Mindscape | Jorge Dorado | Espagne

   
   Si cette petite surprise hors compétition ne m'aura pas coupé le souffle elle aura au moins eu le mérite de me faire vivre un bon moment de cinéma. A mi-chemin entre Inception de Nolan et Trance de Danny boyle (le budget en moins) le scénario teinté de floue artistique et d'images subliminales nous tient en haleine jusqu'aux cinq dernières minutes. Le piège aurait été que la narration de cette histoire d'hypnose et de subconscient soit illisible et tarabiscotée et que les acteurs en pâtissent au point de rendre le métrage impénétrable, fort heureusement il n'en est rien. 


Miss Zombie | Sabu | Japon 

   Comment vous parler d'un film qui à l'heure où j'écris ces quelques lignes a été récompensé par le Grand Prix du festival et qui est à la fois le 2e film durant mon séjour pour lequel j'ai voté mauvais ? Ce film conceptuel nous présente le train-train quotidien d'un ménage à trois en plein nécrose. En effet, un couple aisé de provinciaux japonais décide de se "procurer" une jeune femme mort-vivante afin de lui octroyer des tâches ménagères simples, dont gratter inlassablement à l'aide d'une brosse une placette entourée de murs en ruine (à quoi bon). L'image, non contente d'être hyper répétitive et cloisonnée, est aussi en noir et blanc. Ce dernier détail ne m'a présenté aucun intérêt supplémentaire si ce n'est de me faire dire "ah c'est en noir et blanc" ! Aussi ennuyeux que les protagonistes eux-mêmes. 


Tombville | Nikolas List | Belgique

  Sans nul doute le film le plus raté des sorties 2013. Une soupe grotesque d'images occultées par du vide au milieu d'un brouhaha clownesque névrosé. Un type perd la mémoire et se retrouve perdu en pleine forêt. Une forêt habitée par une bande de paysans grotesques qui ne savent pas ce qu'est un téléphone puis la scène d'après, en fait si ... Vivement que ce film hors compétition se termine me suis-je dit. 

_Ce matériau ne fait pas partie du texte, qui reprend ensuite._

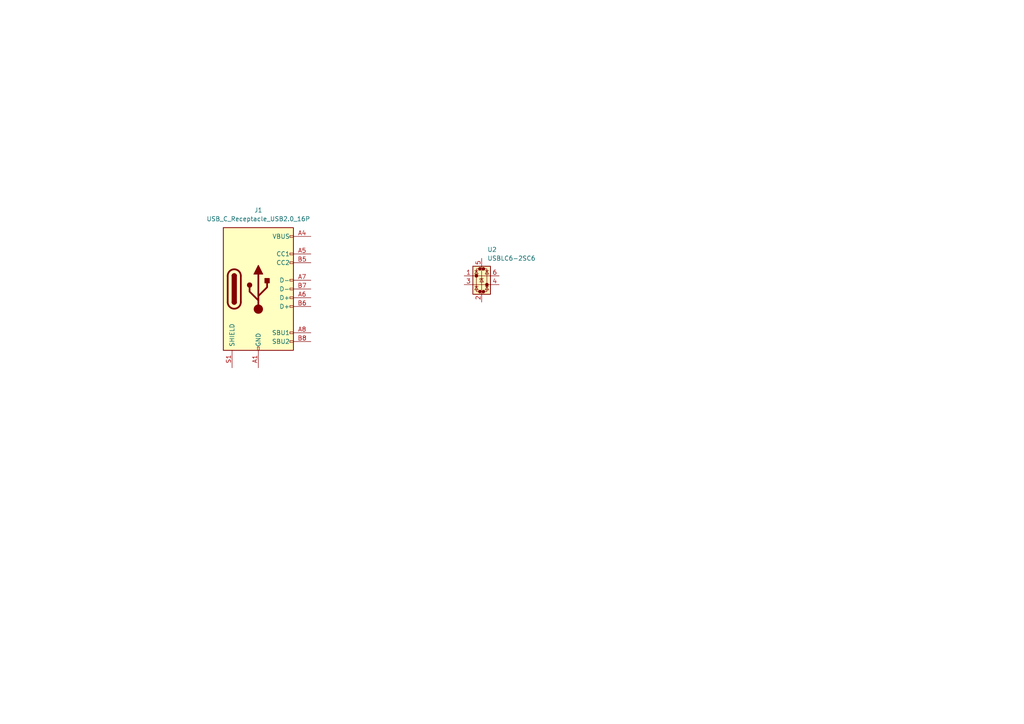
<source format=kicad_sch>
(kicad_sch
	(version 20250114)
	(generator "eeschema")
	(generator_version "9.0")
	(uuid "9254720b-a910-4c34-b38b-4cce17813f2e")
	(paper "A4")
	
	(symbol
		(lib_id "Connector:USB_C_Receptacle_USB2.0_16P")
		(at 74.93 83.82 0)
		(unit 1)
		(exclude_from_sim no)
		(in_bom yes)
		(on_board yes)
		(dnp no)
		(fields_autoplaced yes)
		(uuid "65e34bb6-996f-4ab4-94a6-4d7627854b51")
		(property "Reference" "J1"
			(at 74.93 60.96 0)
			(effects
				(font
					(size 1.27 1.27)
				)
			)
		)
		(property "Value" "USB_C_Receptacle_USB2.0_16P"
			(at 74.93 63.5 0)
			(effects
				(font
					(size 1.27 1.27)
				)
			)
		)
		(property "Footprint" "Connector_USB:USB_C_Plug_Molex_105444"
			(at 78.74 83.82 0)
			(effects
				(font
					(size 1.27 1.27)
				)
				(hide yes)
			)
		)
		(property "Datasheet" "https://www.usb.org/sites/default/files/documents/usb_type-c.zip"
			(at 78.74 83.82 0)
			(effects
				(font
					(size 1.27 1.27)
				)
				(hide yes)
			)
		)
		(property "Description" "USB 2.0-only 16P Type-C Receptacle connector"
			(at 74.93 83.82 0)
			(effects
				(font
					(size 1.27 1.27)
				)
				(hide yes)
			)
		)
		(pin "S1"
			(uuid "d6192dd1-e476-48e7-a876-9348297763ee")
		)
		(pin "B1"
			(uuid "4fe85693-11e7-416d-9060-fd122d429a44")
		)
		(pin "A4"
			(uuid "1d438234-67b0-485b-85ec-d2250c9c8f11")
		)
		(pin "A8"
			(uuid "28fbce3f-7012-4a6f-89db-60b396477cc5")
		)
		(pin "A7"
			(uuid "a60cec04-fe9d-4c3a-b810-77c5a16fc402")
		)
		(pin "B7"
			(uuid "9a202435-2a40-451d-bae1-9b85c05991bc")
		)
		(pin "B12"
			(uuid "f8b6ad89-e4fb-4d53-8c93-0112f0cd5c88")
		)
		(pin "A9"
			(uuid "c8f71251-f05b-453e-85b5-2335822b7267")
		)
		(pin "B4"
			(uuid "f2117635-f478-414a-be73-30e41b6a7554")
		)
		(pin "B6"
			(uuid "0f7da0ea-44bb-4fc9-a4c9-526bce5da361")
		)
		(pin "A6"
			(uuid "68023b3a-5534-4f6f-bf35-fa52a29a69d9")
		)
		(pin "B9"
			(uuid "00e878da-aaea-402b-9178-7ef82e80bdfe")
		)
		(pin "A1"
			(uuid "2af4b417-07c1-4664-91ef-8d3900c78d87")
		)
		(pin "A12"
			(uuid "69a4d99d-0dcc-4539-82c3-3cf6715f7d54")
		)
		(pin "B8"
			(uuid "91c1ed5c-acc4-4e1d-9d41-6df000b9a3e5")
		)
		(pin "A5"
			(uuid "ddca6708-08f9-4d37-9392-8d54fc8e45d4")
		)
		(pin "B5"
			(uuid "28d98d51-1f6d-4152-be8f-f8d2e96af684")
		)
		(instances
			(project ""
				(path "/7f1c7c45-fa4b-4772-81d9-7338c977dadb/d50fe5bd-f197-4cab-b7b5-7d0136d722b3"
					(reference "J1")
					(unit 1)
				)
			)
		)
	)
	(symbol
		(lib_id "Power_Protection:USBLC6-2SC6")
		(at 139.7 80.01 0)
		(unit 1)
		(exclude_from_sim no)
		(in_bom yes)
		(on_board yes)
		(dnp no)
		(fields_autoplaced yes)
		(uuid "f9aeb536-024d-4ab5-a26c-7bb93b25a028")
		(property "Reference" "U2"
			(at 141.3511 72.39 0)
			(effects
				(font
					(size 1.27 1.27)
				)
				(justify left)
			)
		)
		(property "Value" "USBLC6-2SC6"
			(at 141.3511 74.93 0)
			(effects
				(font
					(size 1.27 1.27)
				)
				(justify left)
			)
		)
		(property "Footprint" "Package_TO_SOT_SMD:SOT-23-6"
			(at 140.97 86.36 0)
			(effects
				(font
					(size 1.27 1.27)
					(italic yes)
				)
				(justify left)
				(hide yes)
			)
		)
		(property "Datasheet" "https://www.st.com/resource/en/datasheet/usblc6-2.pdf"
			(at 140.97 88.265 0)
			(effects
				(font
					(size 1.27 1.27)
				)
				(justify left)
				(hide yes)
			)
		)
		(property "Description" "Very low capacitance ESD protection diode, 2 data-line, SOT-23-6"
			(at 139.7 80.01 0)
			(effects
				(font
					(size 1.27 1.27)
				)
				(hide yes)
			)
		)
		(pin "5"
			(uuid "e35cad76-784a-4753-a0c4-ece5f31cfc18")
		)
		(pin "3"
			(uuid "b287d263-37e9-48ae-88b2-532472ad0303")
		)
		(pin "6"
			(uuid "038e8217-8aa0-4d50-8f4c-81095a06ac73")
		)
		(pin "1"
			(uuid "8effe6fc-2bc5-4c37-9fa9-70ab1d3393ba")
		)
		(pin "4"
			(uuid "dfa6726b-0ac9-46ae-bf48-5a706b723187")
		)
		(pin "2"
			(uuid "378cd7b7-1bae-4582-a89d-32a17d56f455")
		)
		(instances
			(project ""
				(path "/7f1c7c45-fa4b-4772-81d9-7338c977dadb/d50fe5bd-f197-4cab-b7b5-7d0136d722b3"
					(reference "U2")
					(unit 1)
				)
			)
		)
	)
)

</source>
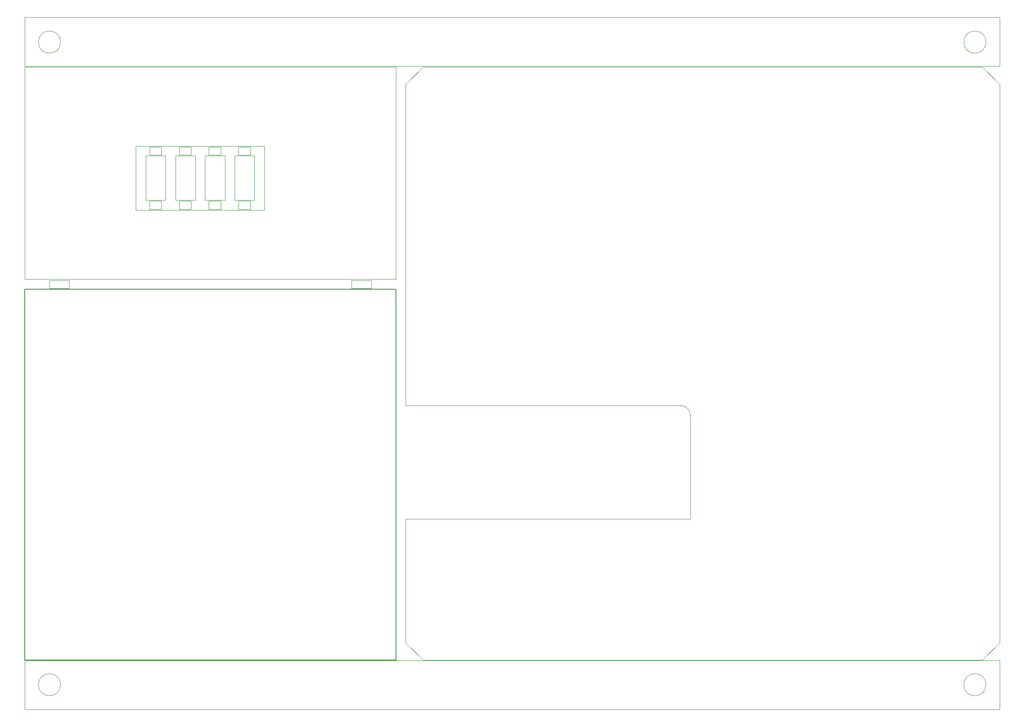
<source format=gbr>
%TF.GenerationSoftware,KiCad,Pcbnew,(7.0.0)*%
%TF.CreationDate,2023-02-16T09:01:11+09:00*%
%TF.ProjectId,audio,61756469-6f2e-46b6-9963-61645f706362,rev?*%
%TF.SameCoordinates,Original*%
%TF.FileFunction,Profile,NP*%
%FSLAX46Y46*%
G04 Gerber Fmt 4.6, Leading zero omitted, Abs format (unit mm)*
G04 Created by KiCad (PCBNEW (7.0.0)) date 2023-02-16 09:01:11*
%MOMM*%
%LPD*%
G01*
G04 APERTURE LIST*
%TA.AperFunction,Profile*%
%ADD10C,0.100000*%
%TD*%
%TA.AperFunction,Profile*%
%ADD11C,0.150000*%
%TD*%
G04 APERTURE END LIST*
D10*
X7236068Y-135000000D02*
G75*
G03*
X7236068Y-135000000I-2236068J0D01*
G01*
X194236068Y-135000000D02*
G75*
G03*
X194236068Y-135000000I-2236068J0D01*
G01*
X194236068Y-5000000D02*
G75*
G03*
X194236068Y-5000000I-2236068J0D01*
G01*
X7236068Y-5000000D02*
G75*
G03*
X7236068Y-5000000I-2236068J0D01*
G01*
X0Y-130100000D02*
X197000000Y-130100000D01*
X197000000Y-130100000D02*
X197000000Y-140000000D01*
X197000000Y-140000000D02*
X0Y-140000000D01*
X0Y-140000000D02*
X0Y-130100000D01*
X0Y0D02*
X197000000Y0D01*
X197000000Y0D02*
X197000000Y-9900000D01*
X197000000Y-9900000D02*
X0Y-9900000D01*
X0Y-9900000D02*
X0Y0D01*
X66000000Y-53200000D02*
X70000000Y-53200000D01*
X70000000Y-53200000D02*
X70000000Y-54800000D01*
X70000000Y-54800000D02*
X66000000Y-54800000D01*
X66000000Y-54800000D02*
X66000000Y-53200000D01*
X5000000Y-53200000D02*
X9000000Y-53200000D01*
X9000000Y-53200000D02*
X9000000Y-54800000D01*
X9000000Y-54800000D02*
X5000000Y-54800000D01*
X5000000Y-54800000D02*
X5000000Y-53200000D01*
X43200000Y-37100000D02*
X45600000Y-37100000D01*
X45600000Y-37100000D02*
X45600000Y-38800000D01*
X45600000Y-38800000D02*
X43200000Y-38800000D01*
X43200000Y-38800000D02*
X43200000Y-37100000D01*
X37200000Y-37100000D02*
X39600000Y-37100000D01*
X39600000Y-37100000D02*
X39600000Y-38800000D01*
X39600000Y-38800000D02*
X37200000Y-38800000D01*
X37200000Y-38800000D02*
X37200000Y-37100000D01*
X31200000Y-37100000D02*
X33600000Y-37100000D01*
X33600000Y-37100000D02*
X33600000Y-38800000D01*
X33600000Y-38800000D02*
X31200000Y-38800000D01*
X31200000Y-38800000D02*
X31200000Y-37100000D01*
X25200000Y-37100000D02*
X27600000Y-37100000D01*
X27600000Y-37100000D02*
X27600000Y-38800000D01*
X27600000Y-38800000D02*
X25200000Y-38800000D01*
X25200000Y-38800000D02*
X25200000Y-37100000D01*
X43200000Y-26200000D02*
X45600000Y-26200000D01*
X45600000Y-26200000D02*
X45600000Y-27800000D01*
X45600000Y-27800000D02*
X43200000Y-27800000D01*
X43200000Y-27800000D02*
X43200000Y-26200000D01*
X37200000Y-26200000D02*
X39600000Y-26200000D01*
X39600000Y-26200000D02*
X39600000Y-27800000D01*
X39600000Y-27800000D02*
X37200000Y-27800000D01*
X37200000Y-27800000D02*
X37200000Y-26200000D01*
X31200000Y-26200000D02*
X33600000Y-26200000D01*
X33600000Y-26200000D02*
X33600000Y-27800000D01*
X33600000Y-27800000D02*
X31200000Y-27800000D01*
X31200000Y-27800000D02*
X31200000Y-26200000D01*
X25200000Y-26200000D02*
X27600000Y-26200000D01*
X27600000Y-26200000D02*
X27600000Y-27800000D01*
X27600000Y-27800000D02*
X25200000Y-27800000D01*
X25200000Y-27800000D02*
X25200000Y-26200000D01*
X22400000Y-26000000D02*
X48400000Y-26000000D01*
X48400000Y-26000000D02*
X48400000Y-39000000D01*
X48400000Y-39000000D02*
X22400000Y-39000000D01*
X22400000Y-39000000D02*
X22400000Y-26000000D01*
X0Y-10000000D02*
X75000000Y-10000000D01*
X75000000Y-10000000D02*
X75000000Y-53000000D01*
X75000000Y-53000000D02*
X0Y-53000000D01*
X0Y-53000000D02*
X0Y-10000000D01*
X193495358Y-10001144D02*
X196995358Y-13501144D01*
D11*
X75000000Y-55000000D02*
X75000000Y-130000000D01*
D10*
X79255358Y-78491144D02*
X132495358Y-78501144D01*
X30430000Y-28000000D02*
X34430000Y-28000000D01*
X34430000Y-28000000D02*
X34430000Y-36960000D01*
X34430000Y-36960000D02*
X30430000Y-36960000D01*
X30430000Y-36960000D02*
X30430000Y-28000000D01*
X24430000Y-28000000D02*
X28430000Y-28000000D01*
X28430000Y-28000000D02*
X28430000Y-36960000D01*
X28430000Y-36960000D02*
X24430000Y-36960000D01*
X24430000Y-36960000D02*
X24430000Y-28000000D01*
X36425500Y-28000000D02*
X40425500Y-28000000D01*
X40425500Y-28000000D02*
X40425500Y-36960000D01*
X40425500Y-36960000D02*
X36425500Y-36960000D01*
X36425500Y-36960000D02*
X36425500Y-28000000D01*
X91495358Y-101501144D02*
X76995358Y-101501144D01*
X79255358Y-78491144D02*
X76995358Y-78501144D01*
D11*
X0Y-130000000D02*
X0Y-55000000D01*
D10*
X76995358Y-126501144D02*
X76995358Y-101501144D01*
X134495358Y-101501144D02*
X91495358Y-101501144D01*
X193495358Y-130001144D02*
X80495358Y-130001144D01*
X80495358Y-10001144D02*
X193495358Y-10001144D01*
X196995358Y-126501144D02*
X193495358Y-130001144D01*
X42410000Y-28000000D02*
X46410000Y-28000000D01*
X46410000Y-28000000D02*
X46410000Y-36960000D01*
X46410000Y-36960000D02*
X42410000Y-36960000D01*
X42410000Y-36960000D02*
X42410000Y-28000000D01*
X80495358Y-10001144D02*
X76995358Y-13501144D01*
X134495339Y-80501144D02*
G75*
G03*
X132495358Y-78501144I-2000000J0D01*
G01*
D11*
X75000000Y-55000000D02*
X0Y-55000000D01*
X0Y-130000000D02*
X75000000Y-130000000D01*
D10*
X196995358Y-13501144D02*
X196995358Y-126501144D01*
X76995358Y-78501144D02*
X76995358Y-13501144D01*
X76995358Y-126501144D02*
X80495358Y-130001144D01*
X134495358Y-80501144D02*
X134495358Y-101501144D01*
M02*

</source>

The Last Days on Mars | Ruairi Robinson | Uk, Irlande



  Les dernières 24 heures mouvementées que vont vivre des scientifiques postés sur Mars. A bord de la base Tantalus de la première mission habitée, un chercheur va faire une découverte surprenante. Voilà le film en compétition qui aurait dû être primé et je ne dis pas ça parce que le scénario comporte des éléments de science-fiction, non mais bien parce que ce film fonctionne. Il est prenant, haletant et juste efficace. Il y a certes des choses à redire, mais à ce moment là du festival il me parut adapté de la fermer et d’apprécier les dernières images en 24fps de mon séjour. Un dernier film que j'ai noté excellent, sans surprise.


La lac de Gérardmer

   Je suis très déçu de la programmation et de l'organisation de cette année et encore plus du palmarès. Sans parler du fait que les tarifs augmentent aussi chaque année. Mais il est toujours agréable de partager sa passion  pour le cinéma de genre avec les festivaliers qui subissent le même sort que vous dans les files d'attente ou dans le chahut agréable et contrôlé des salles. Et si l'année prochaine je dois à nouveau y participer, je ferai sûrement les quatre jours complets et avec un peu de chance l'édition numéro 22 sera un millésime.